Village and district in Fingal, County Dublin, Ireland

Ballyboughal or Ballyboghil is a village and district in central Fingal in County Dublin, near the Naul. The name means "the town of the staff", and a major relic, the Bachal Isu, was protected in this area until Strongbow moved it to Christ Church Cathedral, Dublin. It is 4.4 km from Oldtown.

There was a monastery in Ballyboughal sometime before the arrival of the Anglo-Normans.

In addition to the Church of the Assumption, erected in 1836, and which is a chapel of ease for the parish of Naul the medieval church still stands in ruins in the Old Ballyboughal Burial Ground north of the centre of the settlement. It is the place where the Bachal Isu was kept. All the walls stand without the roof, and the building, which has some grave markers on the inside, is divided into a nave and chancel with doors on the north and south sides. The west gable has a triple bell cote, and the east gable has an arched window (without glass) dating from the fourteenth century.

The Ballyboghil or Ballyboughal River flows eastward through the centre of the settlement. It has its source at Tobergregan, south of Garristown, and its mouth at the Rogerstown Estuary.

There is a private family-run airfield, Ballyboughal Airfield, ICAO code EIBB, near the village.

There is a Gaelic Football Club, Ballyboughal GFC, which was founded in 1935 as Ballyboughal Rangers, but the name was changed to the current one when they merged with Fingal Ravens in 1940–41. Hollywood Lakes Golf Club is situated close the village.

(Aim of the exercise)
From the text on Ballyboughal, list every year or span of years it mentions, and give the event it ties to each one.

(Data extracts)
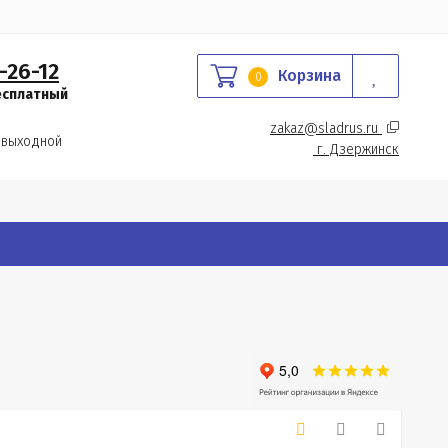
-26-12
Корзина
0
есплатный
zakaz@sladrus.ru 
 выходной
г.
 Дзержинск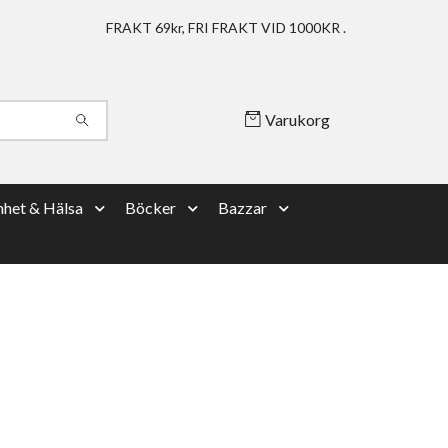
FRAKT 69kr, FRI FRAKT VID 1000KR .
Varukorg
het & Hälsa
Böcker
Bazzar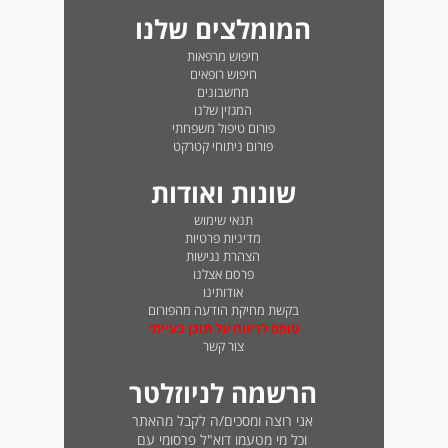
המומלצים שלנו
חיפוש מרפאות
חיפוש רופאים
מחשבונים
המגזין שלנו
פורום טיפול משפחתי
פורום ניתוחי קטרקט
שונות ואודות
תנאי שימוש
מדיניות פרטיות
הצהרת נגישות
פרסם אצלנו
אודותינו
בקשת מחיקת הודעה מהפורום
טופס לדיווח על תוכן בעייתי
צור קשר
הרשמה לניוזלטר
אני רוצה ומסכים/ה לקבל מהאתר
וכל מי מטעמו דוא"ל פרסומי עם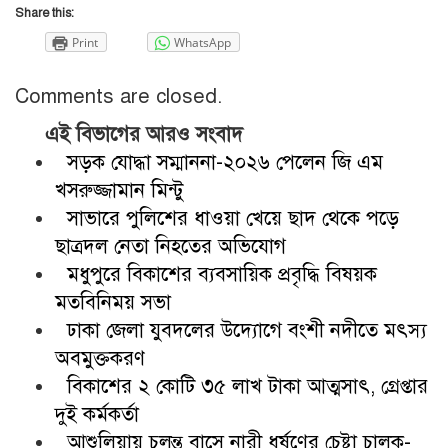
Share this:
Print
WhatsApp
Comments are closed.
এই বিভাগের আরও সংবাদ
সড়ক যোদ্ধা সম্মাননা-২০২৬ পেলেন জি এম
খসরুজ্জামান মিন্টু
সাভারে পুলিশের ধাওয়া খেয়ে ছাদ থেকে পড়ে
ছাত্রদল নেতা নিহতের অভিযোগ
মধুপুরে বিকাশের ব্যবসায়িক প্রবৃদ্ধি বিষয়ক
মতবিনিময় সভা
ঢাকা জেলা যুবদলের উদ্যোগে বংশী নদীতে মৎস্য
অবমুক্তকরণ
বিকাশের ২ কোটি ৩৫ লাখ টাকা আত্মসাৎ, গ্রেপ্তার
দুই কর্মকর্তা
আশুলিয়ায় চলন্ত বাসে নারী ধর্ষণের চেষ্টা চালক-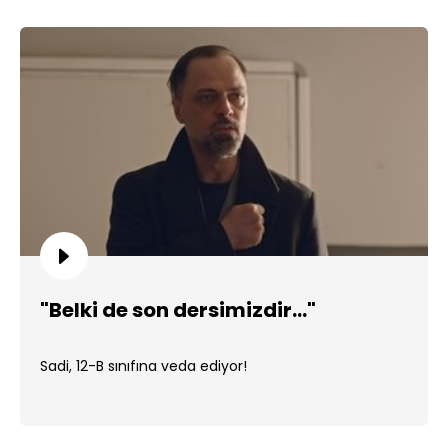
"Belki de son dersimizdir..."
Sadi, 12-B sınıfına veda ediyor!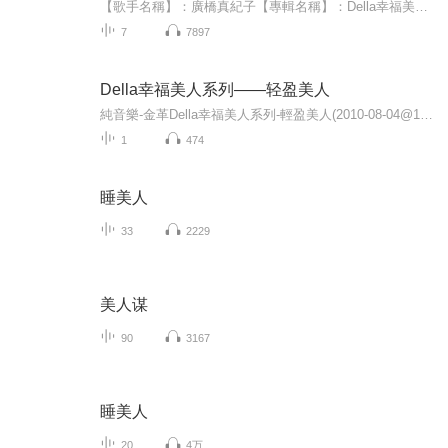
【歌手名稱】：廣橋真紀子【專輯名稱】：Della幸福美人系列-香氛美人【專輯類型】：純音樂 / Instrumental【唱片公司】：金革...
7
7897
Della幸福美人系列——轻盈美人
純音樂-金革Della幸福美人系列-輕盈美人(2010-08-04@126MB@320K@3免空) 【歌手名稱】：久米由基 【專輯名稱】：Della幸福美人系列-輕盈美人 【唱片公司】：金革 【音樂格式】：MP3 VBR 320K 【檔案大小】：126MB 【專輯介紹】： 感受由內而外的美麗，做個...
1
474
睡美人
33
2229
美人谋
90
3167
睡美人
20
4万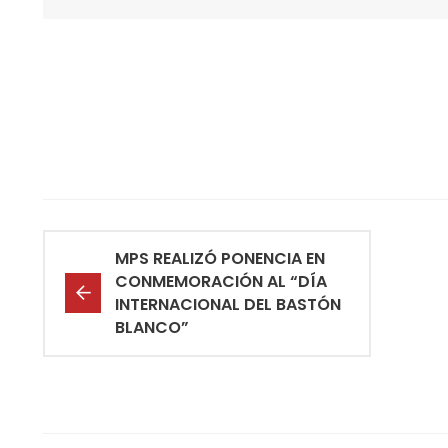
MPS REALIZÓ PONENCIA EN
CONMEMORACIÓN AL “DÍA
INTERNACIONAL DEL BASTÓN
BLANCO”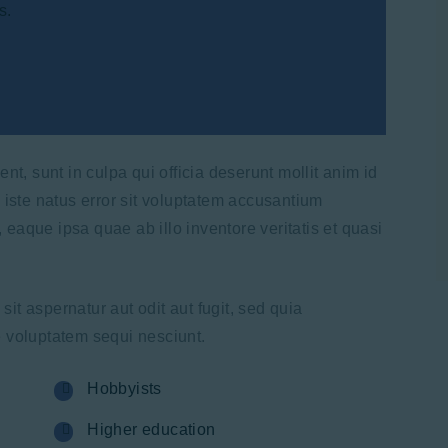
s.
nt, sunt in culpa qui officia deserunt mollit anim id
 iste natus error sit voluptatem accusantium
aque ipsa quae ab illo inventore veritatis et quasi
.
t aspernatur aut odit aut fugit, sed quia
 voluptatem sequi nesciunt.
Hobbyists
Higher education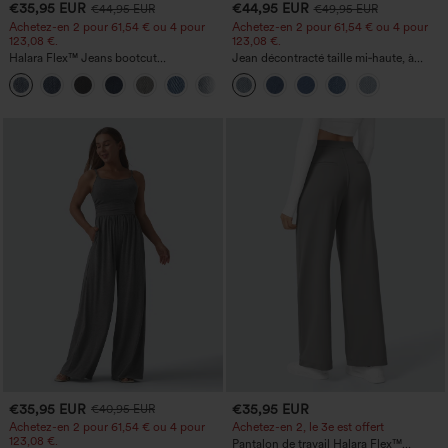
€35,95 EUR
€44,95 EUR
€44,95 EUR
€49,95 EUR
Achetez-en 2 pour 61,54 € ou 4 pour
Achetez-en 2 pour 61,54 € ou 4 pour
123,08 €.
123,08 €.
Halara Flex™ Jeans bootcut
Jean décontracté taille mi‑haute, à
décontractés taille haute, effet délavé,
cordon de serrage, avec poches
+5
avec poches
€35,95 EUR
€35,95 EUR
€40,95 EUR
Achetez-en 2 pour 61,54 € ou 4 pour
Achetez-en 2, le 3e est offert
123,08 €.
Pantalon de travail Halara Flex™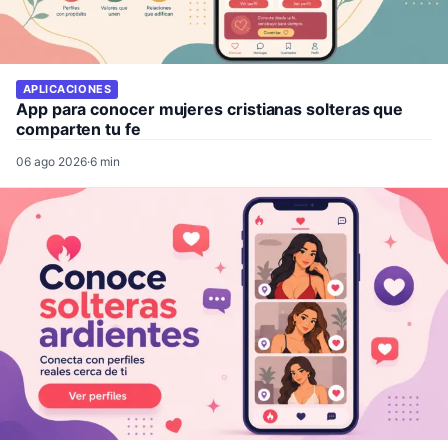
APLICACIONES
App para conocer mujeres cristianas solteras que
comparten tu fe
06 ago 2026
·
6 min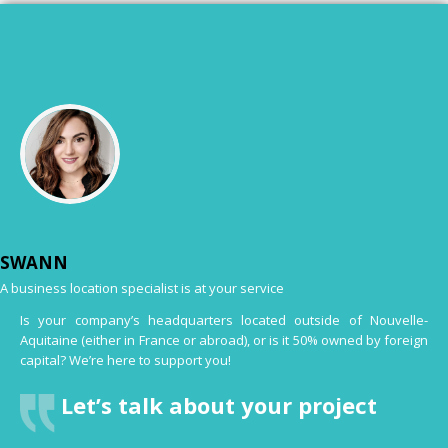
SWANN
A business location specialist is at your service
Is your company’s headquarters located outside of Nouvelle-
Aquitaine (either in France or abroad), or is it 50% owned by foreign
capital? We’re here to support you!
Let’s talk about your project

(Response to the exercise)
- 1836: the Church of the Assumption was erected.
- 1935: the Gaelic football club was founded as Ballyboughal Rangers.
- 1940–41: the club merged with Fingal Ravens and took its current name, Ballyboughal GFC.